This week marks what could be the most significant benchmark in the long, painful slog of Republicans' and Democrats' historic war over the Illinois budget.
Thursday is the end of a full year without a state budget -- plus another blown deadline to make a budget for the new fiscal year that starts Friday.
Several states have approved two budgets in the time Illinois has been unable to finish one.
Lawmakers are meeting Wednesday in an effort to approve a compromise, but if they don't, the consequences could be dire.
Here are five clear problems Illinoisans face as Republican Gov. Bruce Rauner and top Democrats who control the legislature approach this milestone.
Road projects will start shutting down Friday unless lawmakers act, the Illinois Department of Transportation says, threatening construction workers' jobs amid uncertainty about what will happen during peak summer construction season.
"A shutdown of this extent is unprecedented and presents very real economic hardship and safety concerns," a statement from the Transportation for Illinois Coalition reads. "Projects already underway will have to be shuttered in their current state, causing contingency plans to be put in place to shut down lanes of traffic and secure work that has already been started."
Threatened road projects are all across the suburbs, from Aurora's Ohio Street bridge crossing the BNSF tracks to intersection work at Irving Park and Wood Dale roads in Wood Dale to rebuilding Deerfield Road in Lake County.
IDOT, an agency controlled by Rauner, is pushing for a stopgap plan from the governor.
Social service contracts end:
A hodgepodge of federal court action and money from Washington has kept some social services in Illinois intact. Funding for others has fallen away, including Des Plaines-based Lutheran Social Services, which early this year cut 750 jobs and programs for vulnerable people.

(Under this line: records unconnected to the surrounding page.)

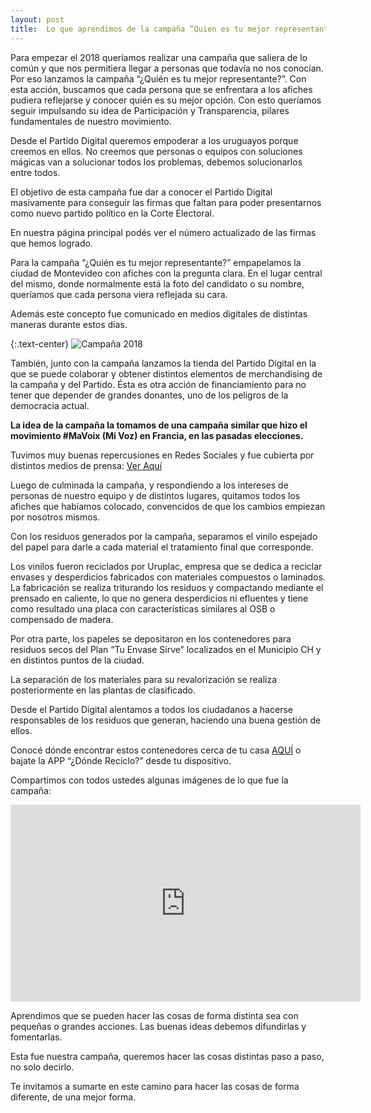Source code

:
 ```yaml
---
layout: post
title:  Lo que aprendimos de la campaña “Quien es tu mejor representante”
---
```


Para empezar el 2018 queríamos realizar una campaña que saliera de lo común y que nos permitiera llegar a personas que todavía no nos conocían. Por eso lanzamos la campaña “¿Quién es tu mejor representante?”. Con esta acción, buscamos que cada persona que se enfrentara a los afiches pudiera reflejarse y conocer quién es su mejor opción. Con esto queríamos seguir impulsando su idea de Participación y Transparencia, pilares fundamentales de nuestro movimiento.

<!--more-->

Desde el Partido Digital queremos empoderar a los uruguayos porque creemos en ellos. No creemos que personas o equipos con soluciones mágicas van a solucionar todos los problemas, debemos solucionarlos entre todos.

El objetivo de esta campaña fue dar a conocer el Partido Digital masivamente para conseguir las firmas que faltan para poder presentarnos como nuevo partido político en la Corte Electoral.

En nuestra página principal podés ver el número actualizado de las firmas que hemos logrado.

Para la campaña “¿Quién es tu mejor representante?” empapelamos la ciudad de Montevideo con afiches con la pregunta clara. En el lugar central del mismo, donde normalmente está la foto del candidato o su nombre, queríamos que cada persona viera reflejada su cara.

Además este concepto fue comunicado en medios digitales de distintas maneras durante estos días.

{:.text-center}
![Campaña 2018](/assets/img/posts/campaña_2018.gif)

También, junto con la campaña lanzamos la tienda del Partido Digital en la que se puede colaborar y obtener distintos elementos de merchandising de la campaña y del Partido. Ésta es otra acción de financiamiento para no tener que depender de grandes donantes, uno de los peligros de la democracia actual.

**La idea de la campaña la tomamos de una campaña similar que hizo el movimiento #MaVoix (Mi Voz) en Francia, en las pasadas elecciones.**

Tuvimos muy buenas repercusiones en Redes Sociales y fue cubierta por distintos medios de prensa: [Ver Aquí](/prensa#menciones-en-prensa)

Luego de culminada la campaña, y respondiendo a los intereses de personas de nuestro equipo y de distintos lugares, quitamos todos los afiches que habíamos colocado, convencidos de que los cambios empiezan por nosotros mismos.

Con los residuos generados por la campaña, separamos el vinilo espejado del papel para darle a cada material el tratamiento final que corresponde. 

Los vinilos fueron reciclados por Uruplac, empresa que se dedica a reciclar envases y desperdicios fabricados con materiales compuestos o laminados. La fabricación se realiza triturando los residuos y compactando mediante el prensado en caliente, lo que no genera desperdicios ni efluentes y tiene como resultado una placa con características similares al OSB o compensado de madera.

Por otra parte, los papeles se depositaron en los contenedores para residuos secos del Plan “Tu Envase Sirve” localizados en el Municipio CH y en distintos puntos de la ciudad. 

La separación de los materiales para su revalorización se realiza posteriormente en las plantas de clasificado.

Desde el Partido Digital alentamos a todos los ciudadanos a hacerse responsables de los residuos que generan, haciendo una buena gestión de ellos. 

Conocé dónde encontrar estos contenedores cerca de tu casa [AQUÍ](http://montevideo.gub.uy/areas-tematicas/gestion-de-residuos/reutilizacion-y-reciclaje) o bajate la APP “¿Dónde Reciclo?” desde tu dispositivo.

Compartimos con todos ustedes algunas imágenes de lo que fue la campaña:

<p class="text-center"><iframe width="560" height="315" src="https://www.youtube.com/embed/9BZ5o5V4gmM" frameborder="0" allow="accelerometer; autoplay; encrypted-media; gyroscope; picture-in-picture" allowfullscreen></iframe></p>

Aprendimos que se pueden hacer las cosas de forma distinta sea con pequeñas o grandes acciones. Las buenas ideas debemos difundirlas y fomentarlas.

Esta fue nuestra campaña, queremos hacer las cosas distintas paso a paso, no solo decirlo. 

Te invitamos a sumarte en este camino para hacer las cosas de forma diferente, de una mejor forma.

A United Way survey suggests more than 1 million people have now lost services as a result of the state's failure to pass a budget. The new fiscal year beginning Friday means an end to the contracts some of the providers signed with the state, leaving them to wonder if they'll ever get the state money they're owed. Dozens are now in court.
"We've been told: 'They'll resolve this by Labor Day; they'll resolve this in the veto session; they'll resolve this after the (candidate) filing session in December,'" said Andrea Durbin, executive director of the Illinois Collaboration on Youth, one of the groups leading the lawsuit. "It became clear to us that we cannot rely on the political process to protect us in this."
No pay for lottery winners:
Winning the Illinois Lottery could become an even worse bet beginning Friday.
Last year, winners of some prizes didn't get paid as the summer progressed because the state can't distribute those jackpots without a budget in place. Some lottery winners sued, but the state acted to ensure the payments would go out. That deal expires Thursday. An attorney for the lottery winners says he's ready to go to court again if payouts stop.
Local share shuts off:
Towns' shares of taxes from casinos, gasoline sales and video gambling in bars and restaurants won't be distributed to them after Friday.
The state will keep collecting the tax money. It just won't dish it out. Mayors have had to plan around this. But they aren't happy about it.
Pressure on schools tightens:
The end of the fiscal year Thursday probably won't cause immediate problems for schools. But the deadline creates pressure for lawmakers to approve education funding before schools open in August. Schools have been a focus in the budget fight, making them a top priority for any deal that might -- or might not -- be cut in the coming days and weeks.
Elgin Area School District U-46 CEO Tony Sanders said last month that his schools will be able to open their doors, but the lack of state money would soon cause problems.
"For us," he said, "it would be devastating."